Look through the records below and collect all lines that hold the string "بندی".

************

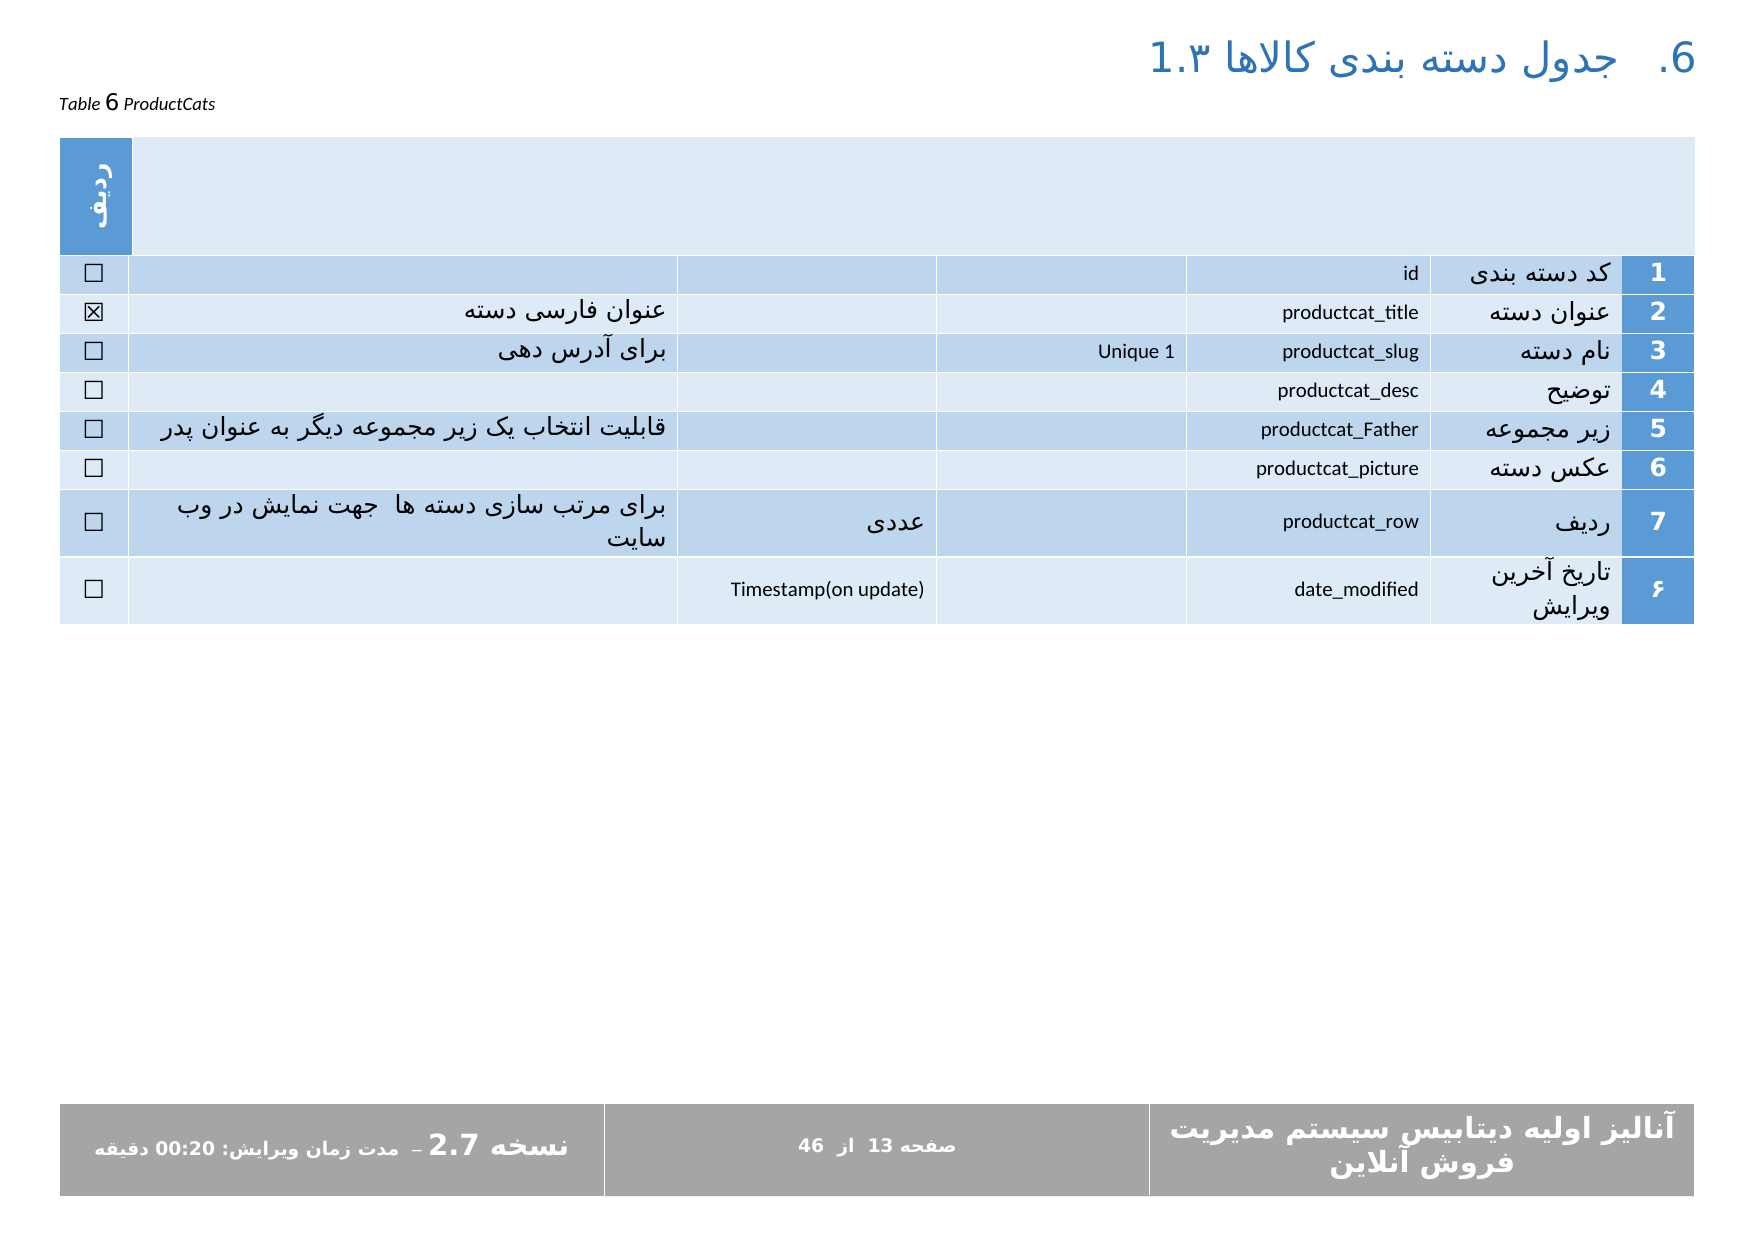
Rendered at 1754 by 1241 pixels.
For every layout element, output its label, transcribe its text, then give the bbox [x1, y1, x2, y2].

table_cell [678, 373, 936, 411]
table_cell productcat_slug [1187, 334, 1430, 372]
table_cell زیر مجموعه [1431, 412, 1622, 450]
table_cell 5 [1622, 412, 1694, 450]
table_cell [678, 295, 936, 333]
table_cell برای مرتب سازی دسته ها جهت نمایش در وب سایت [129, 490, 677, 556]
table_cell برای آدرس دهی [129, 334, 677, 372]
table_cell [129, 256, 677, 294]
table_cell productcat_row [1187, 490, 1430, 556]
table_cell productcat_picture [1187, 451, 1430, 489]
table_cell 4 [1622, 373, 1694, 411]
table_cell [937, 558, 1186, 624]
table_cell 7 [1622, 490, 1694, 556]
table_cell [937, 373, 1186, 411]
table_cell عددی [678, 490, 936, 556]
table_cell کد دسته بندی [1431, 256, 1622, 294]
table_cell ۶ [1622, 558, 1694, 624]
table_cell productcat_Father [1187, 412, 1430, 450]
table_cell [129, 558, 677, 624]
table_cell [129, 451, 677, 489]
table_cell نام دسته [1431, 334, 1622, 372]
table_cell date_modified [1187, 558, 1430, 624]
table_cell [937, 256, 1186, 294]
table_cell 2 [1622, 295, 1694, 333]
table_cell 3 [1622, 334, 1694, 372]
table_cell productcat_title [1187, 295, 1430, 333]
text Table 6 ProductCats [59, 89, 1695, 116]
table_cell [129, 373, 677, 411]
table_cell [937, 490, 1186, 556]
table_cell 1 [1622, 256, 1694, 294]
table_cell [937, 451, 1186, 489]
table_cell عنوان دسته [1431, 295, 1622, 333]
table_cell productcat_desc [1187, 373, 1430, 411]
table_cell [937, 412, 1186, 450]
table_cell قابلیت انتخاب یک زیر مجموعه دیگر به عنوان پدر [129, 412, 677, 450]
table_cell [678, 334, 936, 372]
table_cell Unique 1 [937, 334, 1186, 372]
table_cell توضیح [1431, 373, 1622, 411]
table_cell 6 [1622, 451, 1694, 489]
table_cell [678, 256, 936, 294]
table_cell Timestamp(on update) [678, 558, 936, 624]
table_cell عنوان فارسی دسته [129, 295, 677, 333]
table_cell عکس دسته [1431, 451, 1622, 489]
table_cell [678, 451, 936, 489]
table_cell تاریخ آخرین ویرایش [1431, 558, 1622, 624]
table_header ردیف [60, 138, 132, 255]
table_cell [937, 295, 1186, 333]
table_cell ردیف [1431, 490, 1622, 556]
subtitle جدول دسته بندی کالاها 1.۳ [59, 34, 1657, 82]
table_cell [678, 412, 936, 450]
table_cell id [1187, 256, 1430, 294]
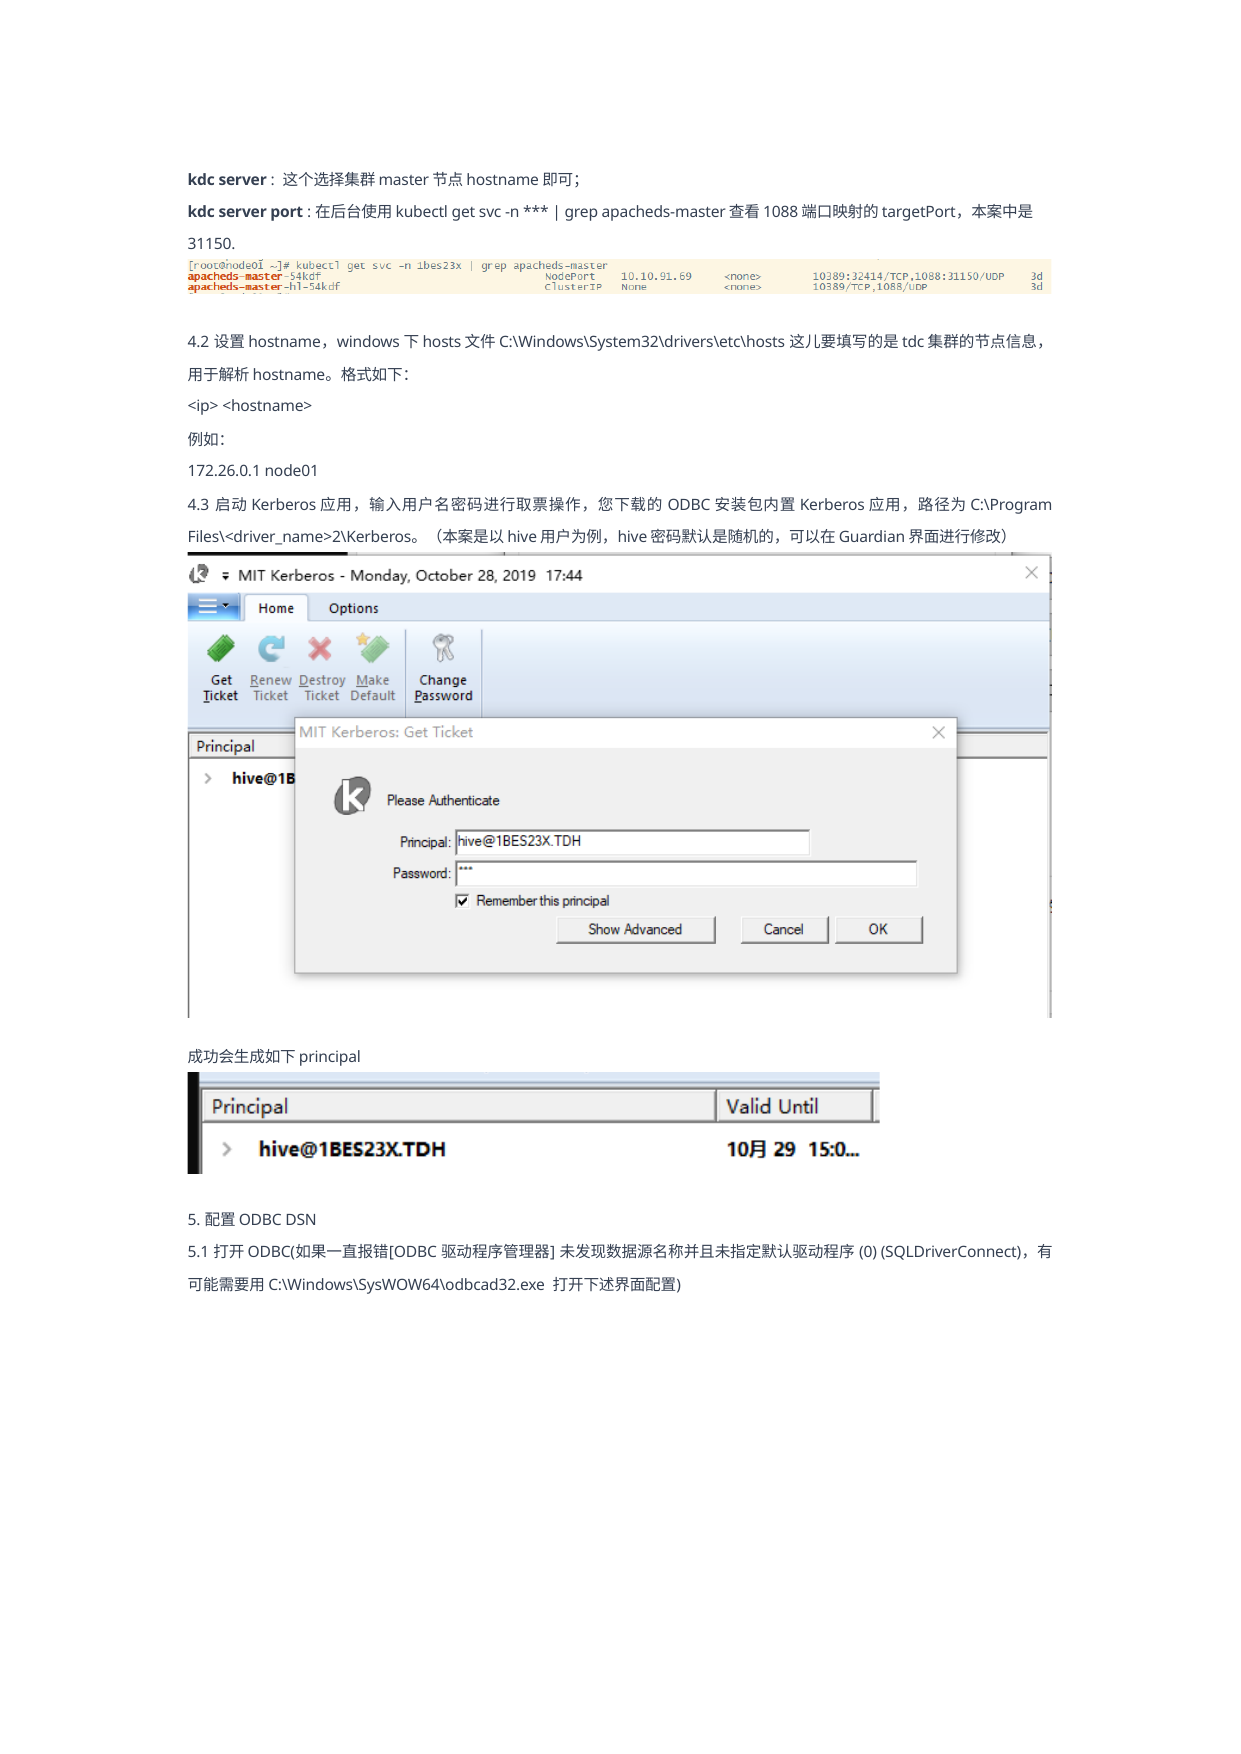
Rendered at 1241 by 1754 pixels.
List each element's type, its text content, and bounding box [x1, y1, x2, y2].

************

=== Task answer ===
table_cell کد دسته بندی [1431, 256, 1622, 294]
subtitle جدول دسته بندی کالاها 1.۳ [59, 34, 1657, 82]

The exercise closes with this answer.